The day 15th August 1947, marks the end of decades of struggle for freedom against British rule, the signing of the ‘Indian Independence Bill’, and the creation of two nations India and Pakistan. What followed was chaos, where during the Partition millions of people lost their lives and millions were displaced from their homes. While both the countries were still reeling from the aftermath, they were also tasked with incorporating princely and independent states as a part of their nation. One of those states was Jammu and Kashmir, once a princely state, which shares a border with both India and Pakistan and has been at the centre of territorial disputes between the two countries since independence, and the stalemate continues to this day.

The onset of Operation Gulmarg, an infiltration of the state of Kashmir by Pathan groups, led to the first all-out war; the Indo-Pakistani war of 1947-48 between the newly independent nations. The infiltration took place on 20-21st October 1947, the enemy consisted of over 5000 raiders, led by the local tribal Lashkars from the bordering regions of Pakistan. The day after the signing of the Instrument of Accession by the Maharaja of Jammu and Kashmir, on 28th October 1947, Indian troops were flown to Srinagar.

An issue of the Indian Express on 28th October 1947 (Source: Twitter @adgpi)

One of the prominent battles during this war was the ‘Battle of Badgam’. Located in the southwest of Srinagar; Badgam was a small village less than an hour away from the Srinagar Airfield, therefore it was significant, as if the raiders got close enough they would gain access to not only the Airfield but the city. On 2nd November, the report came into the Brigade Headquarters that there was a concentration of many tribal raiders near Badgam.

Among the troops deployed during this war was the 4th Battalion of the Kumaon Regiment, led by Major Somnath Sharma, who played a significant role in this battle. On 3rd November, a batch of three companies was dispatched to keep an eye on the movement of the infiltrators approaching from the north, and two out of the three companies were of the 4th Kumaon. Major Sharma’s company was a part of this operation and they had established a firm base on a small hill near Badgam.

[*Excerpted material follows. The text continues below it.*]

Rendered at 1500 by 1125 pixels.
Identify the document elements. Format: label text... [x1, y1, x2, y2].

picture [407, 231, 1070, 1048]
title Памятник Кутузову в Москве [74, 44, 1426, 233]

Since they did not find any enemies, two of the three companies returned to the Airfield. The second one returned at 1400 Hrs., while Major Sharma’s company was asked to hold their position till 1500 Hrs. and then return to the Airfield. They had been patrolling the village and nearby areas since dawn, but the raiders were dressed like the locals and were indistinguishable, dodging the patrolling troops and when they saw the other two companies leave, they started encircling the company to isolate them.

The company got attacked from one of the houses in Badgam but chose against firing their weapons for the fear of killing the civilians. They were surrounded and the infiltrators then removed weapons from their firans (Kashmiri cloaks) and launched the attack. There were over 500 raiders against Major Sharma’s less than 90 men company, he understood the gravity of the situation and knew that it was crucial that he hold his position and fight till the end, to avoid the imminent threat to both Srinagar and its Airfield. They were outnumbered by 7 to 1.

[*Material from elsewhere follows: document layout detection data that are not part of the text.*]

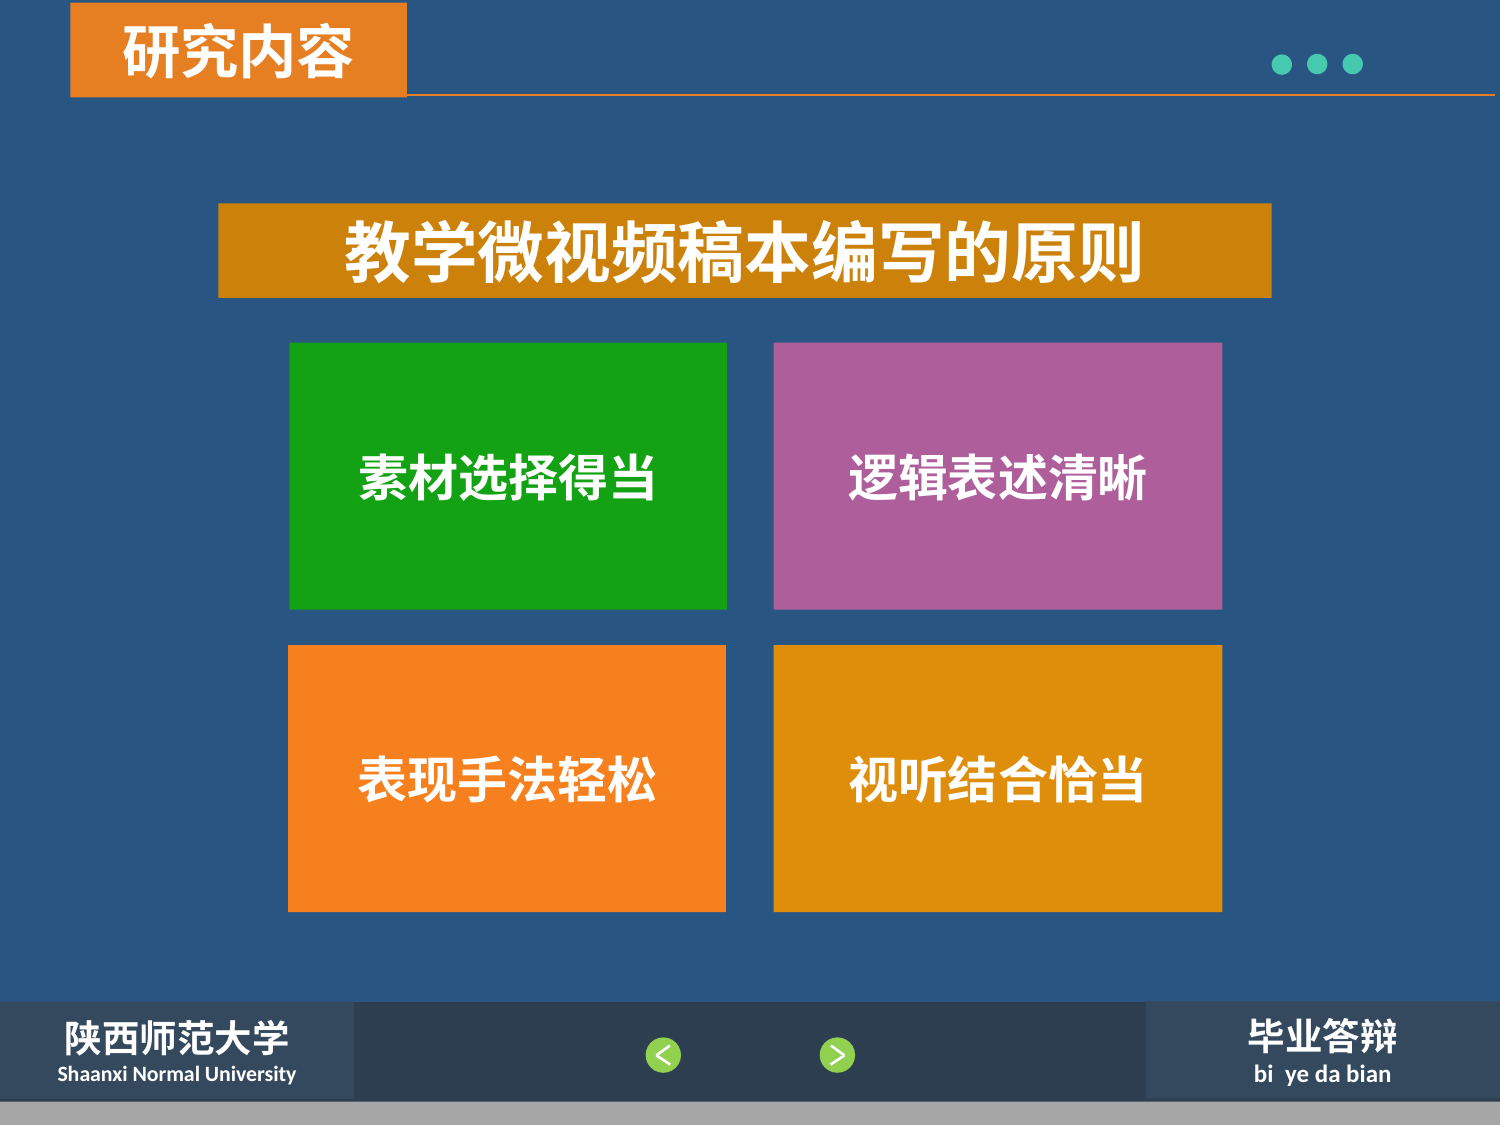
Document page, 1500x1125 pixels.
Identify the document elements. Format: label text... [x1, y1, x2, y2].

text_box 视听结合恰当 [772, 643, 1225, 914]
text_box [70, 2, 1496, 98]
text_box 教学微视频稿本编写的原则 [216, 201, 1274, 300]
text_box 逻辑表述清晰 [772, 340, 1225, 612]
text_box 毕业答辩 bi ye da bian [1144, 999, 1500, 1101]
text_box [356, 1000, 1144, 1100]
text_box 陕西师范大学 Shaanxi Normal University [0, 1000, 356, 1101]
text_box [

They fought courageously, and after reporting how dire the situation was, to the Brigade Commander, he promised to send troops of 1 Punjab for help, but Major Sharma knew that they would take time to get there. And while the first attack was dealt with, the subsequent attacks were incessant, and our troops suffered heavy casualties. However, against all odds, they were able to hold their ground long enough.

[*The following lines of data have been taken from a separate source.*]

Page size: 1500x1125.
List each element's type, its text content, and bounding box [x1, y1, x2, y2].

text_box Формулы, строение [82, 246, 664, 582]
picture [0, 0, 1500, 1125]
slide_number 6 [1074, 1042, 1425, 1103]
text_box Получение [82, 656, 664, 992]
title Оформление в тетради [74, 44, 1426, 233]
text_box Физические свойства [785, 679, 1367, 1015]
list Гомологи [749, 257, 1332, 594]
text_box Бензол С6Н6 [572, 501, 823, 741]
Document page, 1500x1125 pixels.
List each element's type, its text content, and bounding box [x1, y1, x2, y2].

Major Somnath Sharma. Source: Honourpoint

A Tribute to Major Somnath Sharma

“The enemy is only 50 yards from us. We are heavily outnumbered. We are under devastating fire. I shall not withdraw an inch but will fight to the last man and the last round.”

- This was the last message sent by Major Somnath Sharma to the Brigade Headquarters moments before he was killed.

Major Sharma’s name has become synonymous with the Battle of Badgam. Born on 31st January 1923, he was a second-generation army officer, as his father, his two brothers and sister, also served in the Indian Army. At the age of ten, he enrolled at Prince of Wales Royal Military College, Dehra Dun and subsequently joined the Royal Military Academy. His military service began in 1942 when he was commissioned in the 8th Battalion, 19th Hyderabad Regiment (later 4th Battalion Kumaon Regiment) of the British Indian Army.

Major Somnath Sharma, also fought in the Second World War, under Colonel K S Thimayya in Burma, and was deployed in Arakan. During the fight, a soldier was injured and Major Sharma carried the injured soldier to a safe place for treatment and was later awarded ‘Mention in Dispatch’ for this act of courage.

In 1947, when the soldiers were being deployed to defend Kashmir, Major Sharma was recovering from an injury where he fractured his left arm during a hockey match. He was advised to rest but insisted that he wanted to be with his company during combat and was later allowed to go. He still had the plaster cast when he was fighting in Badgam.

Even when the situation in Badgam was dire, he did not lose hope and fought till the end. During the fight he moved from one section to the other to motivate and encourage the men in his company to keep fighting, his encouragement kept the company going, and killed as many tribesmen as they could. And when due to the smaller number of men the functioning of the light machine guns was affected, he began filling the magazines himself. As he was engaged with this task an enemy mortar shell landed near him killing him on the spot. The company also lost Sepoy Dewan Singh, Subedar Prem Singh Mehta, 20 other ranks and 26 men were wounded during the battle. The company’s efforts and killing of over 200 raiders did slow their advances and secured enough time for the reinforcements to arrive.

Major Sharma was just 24 years old when he lost his life defending his country. For his exceptional leadership and bravery during this battle, he was the first recipient of the Param Vir Chakra, which is the highest award for gallantry given by Independent India. Even today, on 3rd November the army pays tribute and commemorates the bravery of Major Sharma, and his company who were killed in action, defending their country.